Roman : "Au cœur de la tempête" (4)
cœur
Ces tours de manège allaient-ils enfin cesser ? Est-ce que la valse tournait aussi vite ?
Elle avait peur d’autant plus qu’elle se savait seule.
Rémi venait de partir. Il ne rentrerait pas avant la fin de l’après-midi. Son contrat de travail ayant été révisé, il prétendait alors à un poste à l’année en tant que technicien de maintenance à l’aéroport de Tarbes-Ossun-Lourdes.
En cette année 1999, année de ses 21 ans, il était devenu pour elle, son père, sa mère et son frère tout à la fois.
Il se débattait dans des histoires de paperasse pour lesquelles elle ne pouvait l’aider. Elle tâchait alors de ne pas encombrer davantage son univers, de ne pas rajouter plus de tracas à sa vie déjà bien tourmentée et compliquée. Lui, la suppliait de ne pas décrocher, de continuer à bien travailler à l’école, de penser à son avenir :
- Candice, tu iras loin, je le sais, j’ai confiance en toi !
L’assurait-il de sa voix chaude et rassurante.
Pauline et Léon, leurs voisins et amis, tous deux anciens professeurs à la retraite, venaient tous les jours prendre de leurs nouvelles, s’assurant que tout allait bien. Toujours prêts à rendre service, ils les aidaient de leur mieux, suivant de près, à la demande de Rémi, le travail scolaire de leur petite protégée. Elle regardait toujours le plafond, toutes ces images passaient devant ses yeux dans un tournis incessant. Etait-ce le contrecoup ? Elle fixa une poutre, espérant que cela s’arrête enfin. Ces poutres anciennes que son pauvre père avait pris soin de poncer puis de cirer tout comme le lambris sur le mur mansardé.

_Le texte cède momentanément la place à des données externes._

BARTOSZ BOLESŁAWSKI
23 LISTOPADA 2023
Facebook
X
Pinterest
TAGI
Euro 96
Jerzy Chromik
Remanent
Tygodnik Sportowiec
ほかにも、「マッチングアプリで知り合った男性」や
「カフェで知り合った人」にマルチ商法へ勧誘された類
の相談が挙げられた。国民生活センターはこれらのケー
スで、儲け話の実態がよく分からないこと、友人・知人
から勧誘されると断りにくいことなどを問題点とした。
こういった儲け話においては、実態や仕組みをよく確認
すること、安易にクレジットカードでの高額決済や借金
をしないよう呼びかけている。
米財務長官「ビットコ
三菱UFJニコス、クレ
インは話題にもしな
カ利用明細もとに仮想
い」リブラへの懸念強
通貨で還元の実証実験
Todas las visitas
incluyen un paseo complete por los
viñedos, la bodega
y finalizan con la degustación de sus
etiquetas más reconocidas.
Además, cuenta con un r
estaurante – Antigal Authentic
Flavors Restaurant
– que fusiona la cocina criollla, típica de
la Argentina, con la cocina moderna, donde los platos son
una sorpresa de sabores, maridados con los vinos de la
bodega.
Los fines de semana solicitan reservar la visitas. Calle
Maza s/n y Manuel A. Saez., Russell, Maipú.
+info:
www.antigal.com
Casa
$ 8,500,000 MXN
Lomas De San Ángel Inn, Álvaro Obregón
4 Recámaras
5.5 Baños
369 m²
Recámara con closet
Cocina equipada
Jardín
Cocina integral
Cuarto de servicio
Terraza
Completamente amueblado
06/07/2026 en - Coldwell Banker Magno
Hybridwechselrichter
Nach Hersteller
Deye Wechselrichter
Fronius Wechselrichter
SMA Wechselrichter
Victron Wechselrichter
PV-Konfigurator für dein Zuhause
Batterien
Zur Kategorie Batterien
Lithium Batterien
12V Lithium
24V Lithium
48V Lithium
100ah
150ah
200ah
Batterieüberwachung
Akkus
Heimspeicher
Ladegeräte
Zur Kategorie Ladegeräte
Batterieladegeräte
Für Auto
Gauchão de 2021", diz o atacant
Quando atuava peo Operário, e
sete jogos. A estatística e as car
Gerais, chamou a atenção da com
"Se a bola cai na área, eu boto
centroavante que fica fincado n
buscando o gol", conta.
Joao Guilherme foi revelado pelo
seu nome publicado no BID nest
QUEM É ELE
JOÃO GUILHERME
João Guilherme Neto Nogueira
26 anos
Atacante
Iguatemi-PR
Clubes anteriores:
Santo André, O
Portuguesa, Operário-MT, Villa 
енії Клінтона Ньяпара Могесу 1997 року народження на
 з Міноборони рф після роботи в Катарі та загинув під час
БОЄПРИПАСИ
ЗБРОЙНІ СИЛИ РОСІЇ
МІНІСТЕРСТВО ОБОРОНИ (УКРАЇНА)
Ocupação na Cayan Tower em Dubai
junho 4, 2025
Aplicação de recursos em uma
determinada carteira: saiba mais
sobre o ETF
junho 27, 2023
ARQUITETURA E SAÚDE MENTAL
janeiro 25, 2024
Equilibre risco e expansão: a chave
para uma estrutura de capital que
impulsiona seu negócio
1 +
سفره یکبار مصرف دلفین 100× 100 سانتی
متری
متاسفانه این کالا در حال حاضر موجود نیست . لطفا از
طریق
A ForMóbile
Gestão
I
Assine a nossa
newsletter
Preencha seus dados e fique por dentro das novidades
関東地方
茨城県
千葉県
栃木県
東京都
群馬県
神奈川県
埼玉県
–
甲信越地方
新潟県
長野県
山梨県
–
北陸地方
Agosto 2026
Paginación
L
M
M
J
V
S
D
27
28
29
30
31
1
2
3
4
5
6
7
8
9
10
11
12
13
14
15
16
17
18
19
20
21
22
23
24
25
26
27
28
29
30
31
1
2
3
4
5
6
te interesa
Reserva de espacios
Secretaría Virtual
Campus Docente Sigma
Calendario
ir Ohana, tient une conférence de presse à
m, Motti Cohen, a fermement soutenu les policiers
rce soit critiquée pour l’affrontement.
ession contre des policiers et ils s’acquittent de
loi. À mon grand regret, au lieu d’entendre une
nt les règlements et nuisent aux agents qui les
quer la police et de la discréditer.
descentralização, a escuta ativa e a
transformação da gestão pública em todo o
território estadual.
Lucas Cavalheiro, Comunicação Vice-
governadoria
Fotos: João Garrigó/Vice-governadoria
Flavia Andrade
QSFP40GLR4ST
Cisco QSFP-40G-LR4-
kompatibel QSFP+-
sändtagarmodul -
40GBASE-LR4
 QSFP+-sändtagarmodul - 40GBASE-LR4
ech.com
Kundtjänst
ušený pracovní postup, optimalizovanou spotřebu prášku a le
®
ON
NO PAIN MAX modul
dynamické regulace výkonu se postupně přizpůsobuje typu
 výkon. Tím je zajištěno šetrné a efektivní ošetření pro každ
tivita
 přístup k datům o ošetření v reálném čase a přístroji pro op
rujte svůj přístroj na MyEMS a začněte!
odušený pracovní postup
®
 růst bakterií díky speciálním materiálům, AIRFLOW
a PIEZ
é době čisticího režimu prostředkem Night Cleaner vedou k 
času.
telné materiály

Tous les murs rénovés de cette vieille demeure, ses parents avaient su leur redonner une seconde vie, ils en avaient été si fiers ! Elle espérait alors que leur âme y rôde et vienne la protéger.
Elle se sentait si vide et si désemparée.
Elle réussit à rejoindre la salle de bain tant bien que mal.
Elle but un peu d’eau en s’aspergeant le visage.
Il fallait se ressaisir. Pour Rémi, il le fallait vraiment.
A Noël, Inès serait là. Elle devait arriver demain de Paris avec ses parents. Elles iraient donc ensemble à la messe de minuit. Ses grands-parents, Pauline et Léon, se réjouissaient d’avance de ces retrouvailles.
Puis, elles ouvriraient les cadeaux venus de part et d’autre et iraient se coucher la tête pleine de rêves.
Inès Thieulet avait fait dix ans au mois de mai et Candice, en novembre.
Elle était sa meilleure amie car elle savait qu’elle pouvait toujours compter sur elle. Les vacances seraient bien moins tristes. Ces pensées soudaines venaient doucement lénifier sa peine. Il lui sembla alors que son malaise s’était quelque peu dissipé. Elle se sentait, tout à coup, moins étourdie. A cet instant précis, elle prit pour devise de ne plus jamais s’apitoyer sur son sort.
Une fois dans la cuisine, elle mit son bol de chocolat au micro-onde et ses tartines dans le grille-pain.
L’odeur du pain grillé lui ouvrit légèrement l’appétit.
Elle devait manger, reprendre des forces. Ses parents l’auraient voulu ainsi et Rémi avait besoin d’elle.